[Opening PROVIDED DATA section]

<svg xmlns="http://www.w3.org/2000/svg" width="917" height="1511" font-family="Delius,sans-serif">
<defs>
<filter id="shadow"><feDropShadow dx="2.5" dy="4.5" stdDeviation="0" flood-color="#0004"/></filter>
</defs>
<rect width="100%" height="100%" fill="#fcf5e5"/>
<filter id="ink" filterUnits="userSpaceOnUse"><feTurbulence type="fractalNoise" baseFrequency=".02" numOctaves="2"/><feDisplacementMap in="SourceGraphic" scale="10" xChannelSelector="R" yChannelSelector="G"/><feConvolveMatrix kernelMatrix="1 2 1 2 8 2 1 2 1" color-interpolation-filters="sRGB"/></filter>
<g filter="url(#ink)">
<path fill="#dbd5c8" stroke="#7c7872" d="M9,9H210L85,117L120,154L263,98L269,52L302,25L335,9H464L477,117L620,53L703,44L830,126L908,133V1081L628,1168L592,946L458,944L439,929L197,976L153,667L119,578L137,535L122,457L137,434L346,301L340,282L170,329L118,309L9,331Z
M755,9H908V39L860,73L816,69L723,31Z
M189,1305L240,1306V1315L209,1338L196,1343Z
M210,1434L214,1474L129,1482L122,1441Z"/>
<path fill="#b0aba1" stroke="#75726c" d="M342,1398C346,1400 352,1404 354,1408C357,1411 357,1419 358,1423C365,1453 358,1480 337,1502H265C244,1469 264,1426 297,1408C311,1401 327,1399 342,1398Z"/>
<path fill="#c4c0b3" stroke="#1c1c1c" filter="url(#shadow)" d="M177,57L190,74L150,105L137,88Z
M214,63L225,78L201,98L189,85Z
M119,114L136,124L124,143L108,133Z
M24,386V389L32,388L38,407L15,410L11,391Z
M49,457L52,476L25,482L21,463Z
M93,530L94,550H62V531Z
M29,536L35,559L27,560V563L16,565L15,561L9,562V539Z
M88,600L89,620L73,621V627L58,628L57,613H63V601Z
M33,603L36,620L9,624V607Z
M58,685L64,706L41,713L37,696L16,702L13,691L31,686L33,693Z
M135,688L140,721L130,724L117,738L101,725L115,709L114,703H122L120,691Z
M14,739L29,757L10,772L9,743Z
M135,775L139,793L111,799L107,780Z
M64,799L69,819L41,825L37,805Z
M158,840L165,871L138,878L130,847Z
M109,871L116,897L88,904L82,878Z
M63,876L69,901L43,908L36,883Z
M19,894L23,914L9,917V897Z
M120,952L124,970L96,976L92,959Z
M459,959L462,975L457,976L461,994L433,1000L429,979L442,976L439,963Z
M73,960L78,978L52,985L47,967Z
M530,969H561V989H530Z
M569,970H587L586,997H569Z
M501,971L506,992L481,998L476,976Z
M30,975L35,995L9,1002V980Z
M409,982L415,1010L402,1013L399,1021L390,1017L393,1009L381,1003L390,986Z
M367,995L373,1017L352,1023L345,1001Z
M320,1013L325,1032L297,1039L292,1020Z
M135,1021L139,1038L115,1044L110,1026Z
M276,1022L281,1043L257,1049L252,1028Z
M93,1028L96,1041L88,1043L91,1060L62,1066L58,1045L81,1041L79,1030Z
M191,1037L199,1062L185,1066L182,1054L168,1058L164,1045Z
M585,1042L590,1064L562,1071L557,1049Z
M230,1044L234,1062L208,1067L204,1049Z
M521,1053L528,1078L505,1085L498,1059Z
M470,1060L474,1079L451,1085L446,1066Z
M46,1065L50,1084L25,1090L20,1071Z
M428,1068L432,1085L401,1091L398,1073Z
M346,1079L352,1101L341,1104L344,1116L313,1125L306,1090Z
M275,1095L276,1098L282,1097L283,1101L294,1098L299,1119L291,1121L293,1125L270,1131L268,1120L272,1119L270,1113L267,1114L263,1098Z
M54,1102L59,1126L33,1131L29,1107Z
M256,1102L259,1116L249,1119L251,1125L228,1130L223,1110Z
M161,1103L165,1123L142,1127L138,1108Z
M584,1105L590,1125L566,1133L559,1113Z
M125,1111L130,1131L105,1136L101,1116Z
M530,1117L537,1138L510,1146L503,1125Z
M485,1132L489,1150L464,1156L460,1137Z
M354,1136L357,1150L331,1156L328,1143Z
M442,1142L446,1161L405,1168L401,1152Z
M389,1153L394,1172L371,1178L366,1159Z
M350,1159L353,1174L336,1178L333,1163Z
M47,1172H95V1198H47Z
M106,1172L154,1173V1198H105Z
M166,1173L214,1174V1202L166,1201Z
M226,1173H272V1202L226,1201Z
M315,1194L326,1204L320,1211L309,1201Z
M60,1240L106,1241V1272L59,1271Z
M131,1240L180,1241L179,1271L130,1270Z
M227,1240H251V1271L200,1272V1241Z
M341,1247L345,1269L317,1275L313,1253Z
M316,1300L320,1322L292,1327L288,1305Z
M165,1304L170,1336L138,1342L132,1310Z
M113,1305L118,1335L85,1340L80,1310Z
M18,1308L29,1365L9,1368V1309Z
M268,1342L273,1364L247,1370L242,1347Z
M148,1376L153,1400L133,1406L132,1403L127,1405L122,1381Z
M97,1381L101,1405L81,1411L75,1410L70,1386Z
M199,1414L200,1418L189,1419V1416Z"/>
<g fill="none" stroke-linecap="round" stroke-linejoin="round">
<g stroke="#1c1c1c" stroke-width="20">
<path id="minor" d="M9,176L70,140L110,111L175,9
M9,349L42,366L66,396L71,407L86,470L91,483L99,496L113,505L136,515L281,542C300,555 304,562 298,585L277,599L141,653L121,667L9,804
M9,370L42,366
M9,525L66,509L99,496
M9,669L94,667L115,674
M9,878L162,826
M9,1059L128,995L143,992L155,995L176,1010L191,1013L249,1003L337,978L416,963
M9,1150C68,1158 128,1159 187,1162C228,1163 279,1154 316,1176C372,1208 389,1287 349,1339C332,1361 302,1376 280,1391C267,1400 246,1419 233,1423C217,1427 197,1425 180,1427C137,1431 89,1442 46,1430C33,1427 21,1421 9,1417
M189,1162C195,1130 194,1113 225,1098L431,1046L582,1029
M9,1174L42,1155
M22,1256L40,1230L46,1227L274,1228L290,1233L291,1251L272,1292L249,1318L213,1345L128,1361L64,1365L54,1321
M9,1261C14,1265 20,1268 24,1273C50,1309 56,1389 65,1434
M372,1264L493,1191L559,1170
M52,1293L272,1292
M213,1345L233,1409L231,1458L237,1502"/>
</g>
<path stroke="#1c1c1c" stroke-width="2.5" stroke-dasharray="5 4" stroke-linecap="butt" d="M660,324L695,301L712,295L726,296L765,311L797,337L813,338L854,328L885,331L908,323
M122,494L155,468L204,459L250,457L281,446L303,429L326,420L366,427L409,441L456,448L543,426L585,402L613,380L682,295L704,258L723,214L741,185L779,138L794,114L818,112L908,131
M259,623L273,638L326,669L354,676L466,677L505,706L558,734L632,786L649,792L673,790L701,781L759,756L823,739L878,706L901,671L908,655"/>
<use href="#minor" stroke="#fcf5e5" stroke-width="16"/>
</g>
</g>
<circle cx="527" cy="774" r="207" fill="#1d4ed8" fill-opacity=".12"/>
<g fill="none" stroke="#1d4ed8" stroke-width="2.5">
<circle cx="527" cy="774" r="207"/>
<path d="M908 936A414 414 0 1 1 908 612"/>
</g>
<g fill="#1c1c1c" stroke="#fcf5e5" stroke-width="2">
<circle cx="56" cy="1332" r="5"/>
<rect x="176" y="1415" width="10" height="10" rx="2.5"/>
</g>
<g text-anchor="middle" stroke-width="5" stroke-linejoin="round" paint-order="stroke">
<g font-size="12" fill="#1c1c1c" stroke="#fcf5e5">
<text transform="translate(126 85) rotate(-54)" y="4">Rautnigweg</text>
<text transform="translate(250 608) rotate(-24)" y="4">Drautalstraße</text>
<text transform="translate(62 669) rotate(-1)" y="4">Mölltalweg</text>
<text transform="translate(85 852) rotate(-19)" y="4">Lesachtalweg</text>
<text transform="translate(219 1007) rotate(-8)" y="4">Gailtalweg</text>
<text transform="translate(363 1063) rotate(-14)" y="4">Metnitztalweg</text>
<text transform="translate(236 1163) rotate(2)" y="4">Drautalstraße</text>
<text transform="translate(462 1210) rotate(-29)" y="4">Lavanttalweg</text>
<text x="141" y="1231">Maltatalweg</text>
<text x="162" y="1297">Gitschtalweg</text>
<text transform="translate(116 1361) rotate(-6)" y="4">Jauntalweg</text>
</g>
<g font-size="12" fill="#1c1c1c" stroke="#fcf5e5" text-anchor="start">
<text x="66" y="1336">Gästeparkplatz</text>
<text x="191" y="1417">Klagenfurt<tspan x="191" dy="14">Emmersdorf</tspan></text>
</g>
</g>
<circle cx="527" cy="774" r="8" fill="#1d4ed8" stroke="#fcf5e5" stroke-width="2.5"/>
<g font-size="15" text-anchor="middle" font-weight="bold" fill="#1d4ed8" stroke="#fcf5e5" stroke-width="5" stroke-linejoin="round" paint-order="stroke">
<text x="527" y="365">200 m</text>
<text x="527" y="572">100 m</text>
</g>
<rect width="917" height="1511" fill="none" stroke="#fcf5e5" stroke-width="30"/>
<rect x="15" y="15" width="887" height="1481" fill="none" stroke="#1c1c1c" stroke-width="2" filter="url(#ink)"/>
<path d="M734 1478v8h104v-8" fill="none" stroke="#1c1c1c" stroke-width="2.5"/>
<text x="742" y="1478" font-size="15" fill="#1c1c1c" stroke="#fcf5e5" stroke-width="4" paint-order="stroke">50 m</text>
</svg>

[Closing PROVIDED DATA section]

ACTIVITY
For every line of the records that has the word "color" in it, make a copy.

ANSWER SPACE
<filter id="shadow"><feDropShadow dx="2.5" dy="4.5" stdDeviation="0" flood-color="#0004"/></filter>
<filter id="ink" filterUnits="userSpaceOnUse"><feTurbulence type="fractalNoise" baseFrequency=".02" numOctaves="2"/><feDisplacementMap in="SourceGraphic" scale="10" xChannelSelector="R" yChannelSelector="G"/><feConvolveMatrix kernelMatrix="1 2 1 2 8 2 1 2 1" color-interpolation-filters="sRGB"/></filter>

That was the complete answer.